*** Block opens ***
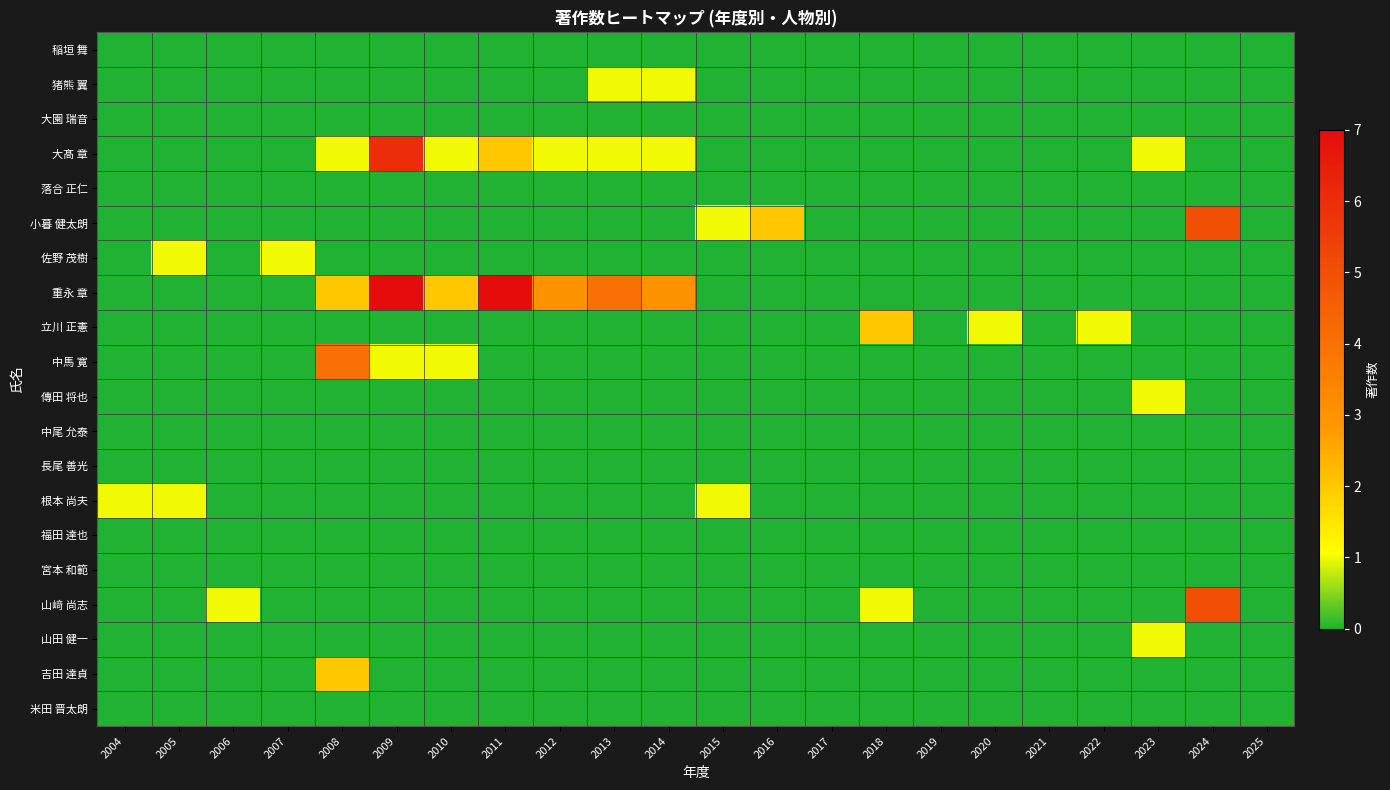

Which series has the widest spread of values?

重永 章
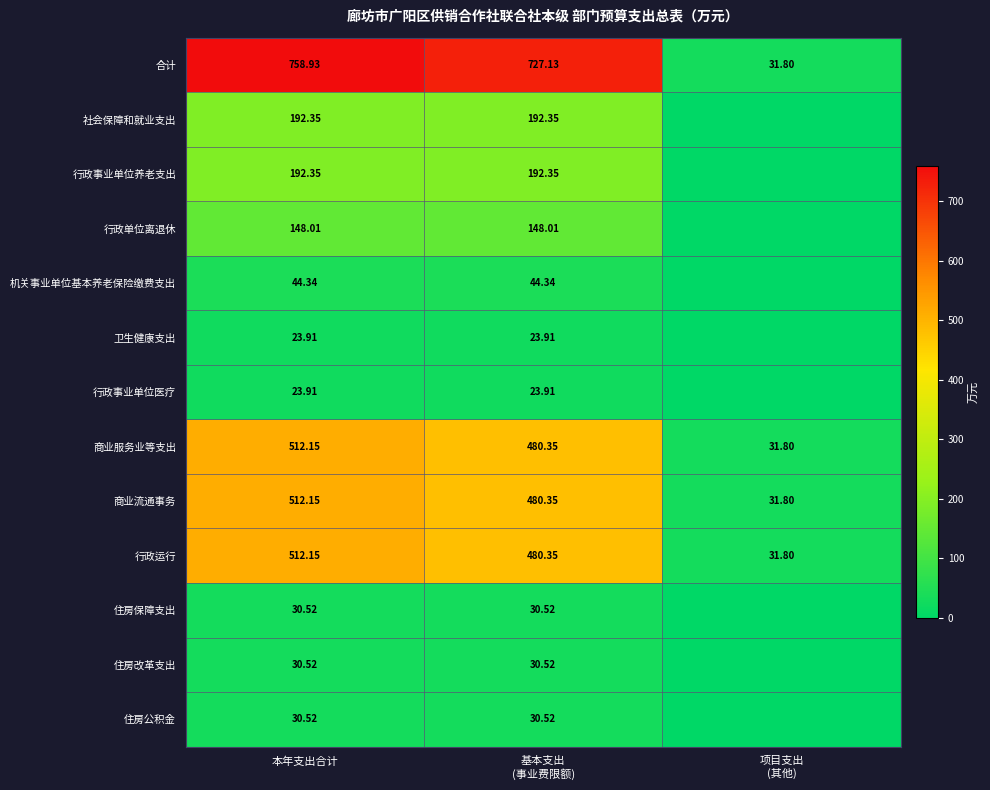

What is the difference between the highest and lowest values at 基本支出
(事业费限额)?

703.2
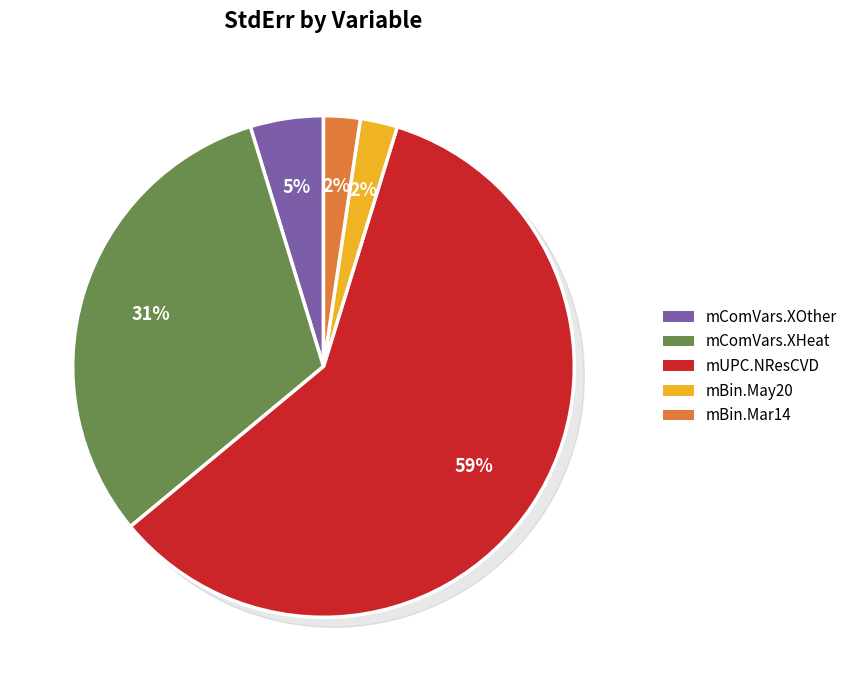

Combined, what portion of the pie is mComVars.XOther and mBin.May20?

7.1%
*** Block closes ***
*** Block opens ***
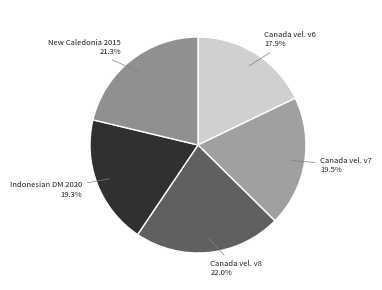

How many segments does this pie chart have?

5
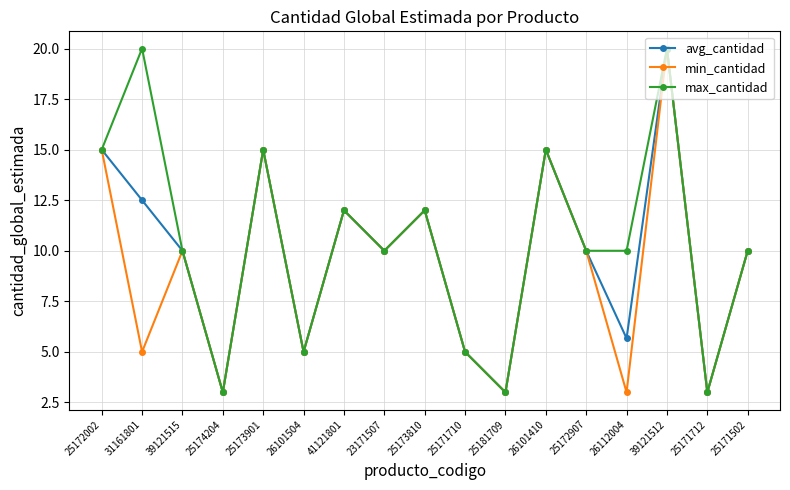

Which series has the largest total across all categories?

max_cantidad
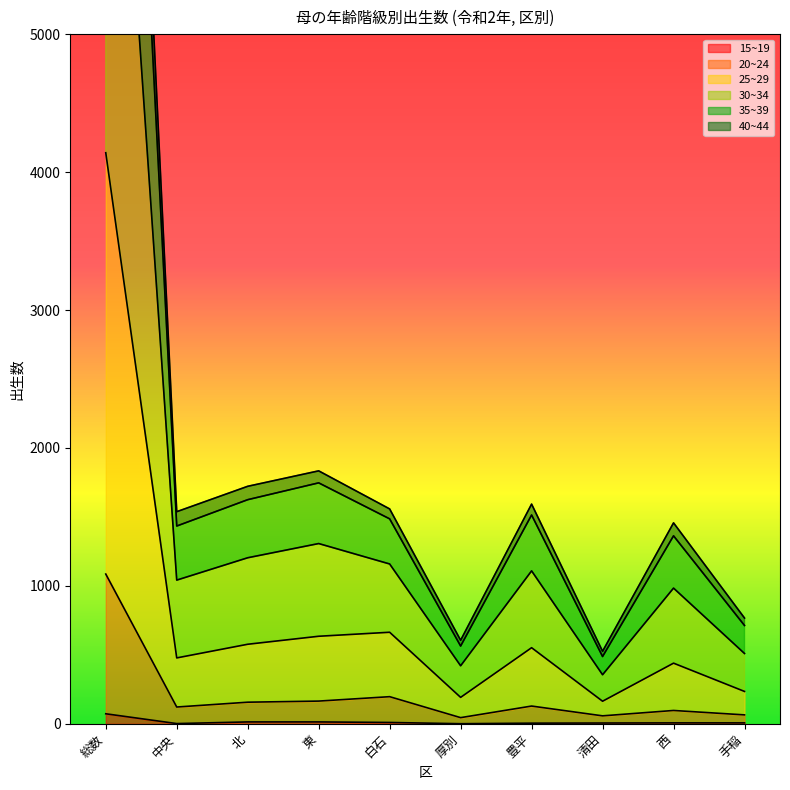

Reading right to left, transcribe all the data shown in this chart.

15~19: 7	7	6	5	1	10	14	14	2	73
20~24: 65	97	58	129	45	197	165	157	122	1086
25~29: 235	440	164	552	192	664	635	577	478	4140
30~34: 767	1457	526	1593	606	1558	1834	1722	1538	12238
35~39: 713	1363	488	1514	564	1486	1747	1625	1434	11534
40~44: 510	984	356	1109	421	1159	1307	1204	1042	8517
*** Block closes ***
* _Work item_
Copy the data above, starting at the line containing "What is the" and ending after the line containing "Combined, what portion". Leave out the picture.

* _Task result_
What is the difference between the highest and lowest values at 基本支出
(事业费限额)?

703.2

Combined, what portion of the pie is mComVars.XOther and mBin.May20?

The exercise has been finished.